After more than a decade serving Gesher Jewish Day School as a principal, Jodi Hirsch Rein will soon take the reins as the new head of school, succeeding Aviva Walls.
The longtime Jewish educator and native northern Virginian’s appointment as head of school, effective July 1, 2026, was announced in November. Hirsch Rein first joined Gesher in 2014.
“I’m super excited to be able to give back to the community that raised me and that gave me such strong Jewish values,” Hirsch Rein told Washington Jewish Week. “I feel very honored and very blessed that I’ll be able to continue to build the school stronger.”
“Mazel Tov! I know Gesher will be in excellent hands with Jodi!!” Walls commented on the Facebook post.
Hirsch Rein described her current role as the principal of culture and student success as “supporting every learner.”
“Everything I do connects back to students, families, teachers and learning,” she said. “My work ensures that our academic program helps every child grow and succeed.”
The head of school is responsible for Gesher’s academics, admissions, finances, enrollment, development, endowment and communications, Hirsch Rein said: “It’s sort of the overarching umbrella versus just being in one branch of the school.”
Born and raised in Reston, Hirsch Rein holds a bachelor’s degree in psychology from Columbia, a bachelor’s in Talmud and rabbinics from the Jewish Theological Seminary and a master’s degree from Brandeis in Jewish education, the latter to which she’s dedicated her career.
Hirsch Rein has big goals for the pre-K–8 school in Fairfax — she hopes to promote belonging, strengthen Jewish identity and elevate academic excellence at Gesher.
She said pluralism is a “major part of” Gesher that sets it apart from other Jewish day schools in the area. It’s personal for the mom of two.
“One of the reasons I moved back to the D.C. area and to Virginia was because I wanted my own children — who are now 13 and 16 — to grow up in a pluralistic community, but in a community that loved Judaism,” she explained.
Being a Gesher parent herself makes her a better leader of the school, according to Hirsch Rein.
“I’ve lived my entire career as a parent of Gesher students, so I understand what it is to be a parent raising a Jewish child,” she said. “I think it’ll make me a stronger leader.
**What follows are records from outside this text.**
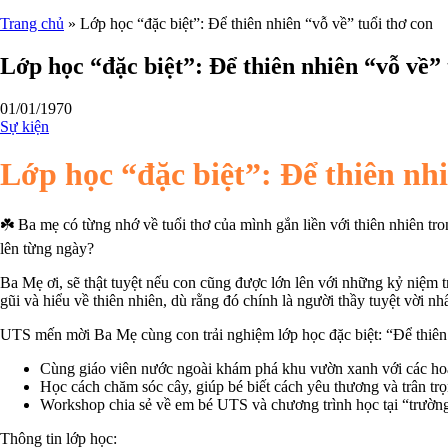
Trang chủ
»
Lớp học “đặc biệt”: Để thiên nhiên “vỗ về” tuổi thơ con
Lớp học “đặc biệt”: Để thiên nhiên “vỗ về” 
01/01/1970
Sự kiện
Lớp học “đặc biệt”: Để thiên nhi
☘️ Ba mẹ có từng nhớ về tuổi thơ của mình gắn liền với thiên nhiên tr
lên từng ngày?
Ba Mẹ ơi, sẽ thật tuyệt nếu con cũng được lớn lên với những kỷ niệm t
gũi và hiểu về thiên nhiên, dù rằng đó chính là người thầy tuyệt vời nhấ
UTS mến mời Ba Mẹ cùng con trải nghiệm lớp học đặc biệt: “Để thiên 
Cùng giáo viên nước ngoài khám phá khu vườn xanh với các hoạt
Học cách chăm sóc cây, giúp bé biết cách yêu thương và trân t
Workshop chia sẻ về em bé UTS và chương trình học tại “trường
Thông tin lớp học:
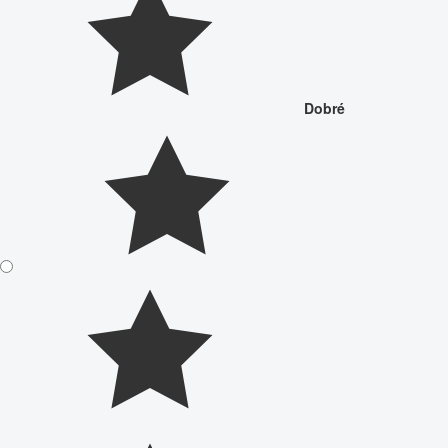
Dobré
I think understanding the challenges of parenting in today’s world is so crucial to being a leader where I am going to be raising everybody else’s children.”
Hirsch Rein hopes to secure Gesher’s place as a local Jewish institution and resource, not just a school. Gesher has recently expanded its partnerships with neighboring synagogues and community partners, thanks in part to Walls’ leadership.
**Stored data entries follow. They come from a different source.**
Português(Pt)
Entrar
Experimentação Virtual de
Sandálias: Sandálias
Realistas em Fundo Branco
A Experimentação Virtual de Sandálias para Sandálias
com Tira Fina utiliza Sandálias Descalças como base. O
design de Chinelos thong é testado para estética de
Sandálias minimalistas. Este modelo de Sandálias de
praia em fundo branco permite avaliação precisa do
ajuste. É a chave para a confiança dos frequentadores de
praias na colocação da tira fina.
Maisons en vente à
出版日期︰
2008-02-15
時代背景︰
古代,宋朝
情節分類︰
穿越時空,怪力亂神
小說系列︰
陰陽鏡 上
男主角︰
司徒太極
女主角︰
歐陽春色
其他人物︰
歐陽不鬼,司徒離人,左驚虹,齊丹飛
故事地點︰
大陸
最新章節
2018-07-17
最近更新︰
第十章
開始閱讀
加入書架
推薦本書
“I [want to] help carry that mission forward so that we can serve as many Jews in northern Virginia as possible,” Hirsch Rein said. “We’ve got every denomination — practicing and culturally Jewish — within our school,” she added. “One of the things we’re thinking about is, ‘How do we do pluralism? How do we serve the entirety of the northern Virginia Jewish community well? How do we strengthen Judaism within our own families but also within northern Virginia and connect the entire community?’”
These are the questions Gesher’s leaders are considering as the school’s student body increases.
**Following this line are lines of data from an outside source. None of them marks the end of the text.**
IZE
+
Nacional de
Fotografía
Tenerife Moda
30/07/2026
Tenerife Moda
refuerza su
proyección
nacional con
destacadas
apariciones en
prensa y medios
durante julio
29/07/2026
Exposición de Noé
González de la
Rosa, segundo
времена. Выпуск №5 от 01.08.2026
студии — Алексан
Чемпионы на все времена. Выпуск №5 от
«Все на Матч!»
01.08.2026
“‘How are we serving all of these families so that every single family walks away connected to Judaism?’” Hirsch Rein said.
She hopes to foster an academic space where students engage in constructive dialogue.
“I love the fact that we can teach our kids … how to come to school and have different opinions and a place to discuss them … and know that the world isn’t always black and white, but it is OK to have those healthy discussions and to be different, and yet part of the community,” Hirsch Rein said.
Not only are Gesher’s students held to high academic standards, but so are its teachers, she added. “One of the things I think we do really well is how we use teacher leadership in terms of gaining academic excellence,” Hirsch Rein said.
She said she hopes teachers at Gesher will continue to model for students not just a final product, but the thought process and “how to get there.” The faculty recently discussed artificial intelligence and how to implement such new, “chaotic” technology into classrooms.
“We’ve done a lot of work with our teachers and faculty around how we’re making sure that we are giving students the right tools,” Hirsch Rein said. “It’s about education being an iterative process, and our academics shifting and changing accordingly.”
Looking toward her new role, Hirsch Rein plans to utilize Gesher’s 28-acre campus to its full potential for learning and community engagement.
“[We’re] thinking about what it would look like to be able to use our indoor and outdoor spaces a little more flexibly, as we’re thinking what 21st-century classrooms look like,” she said. “I know that the technologies will change and the pieces will change, but what we’ve taught [students] to do is be problem solvers, to learn from each other, to engage.”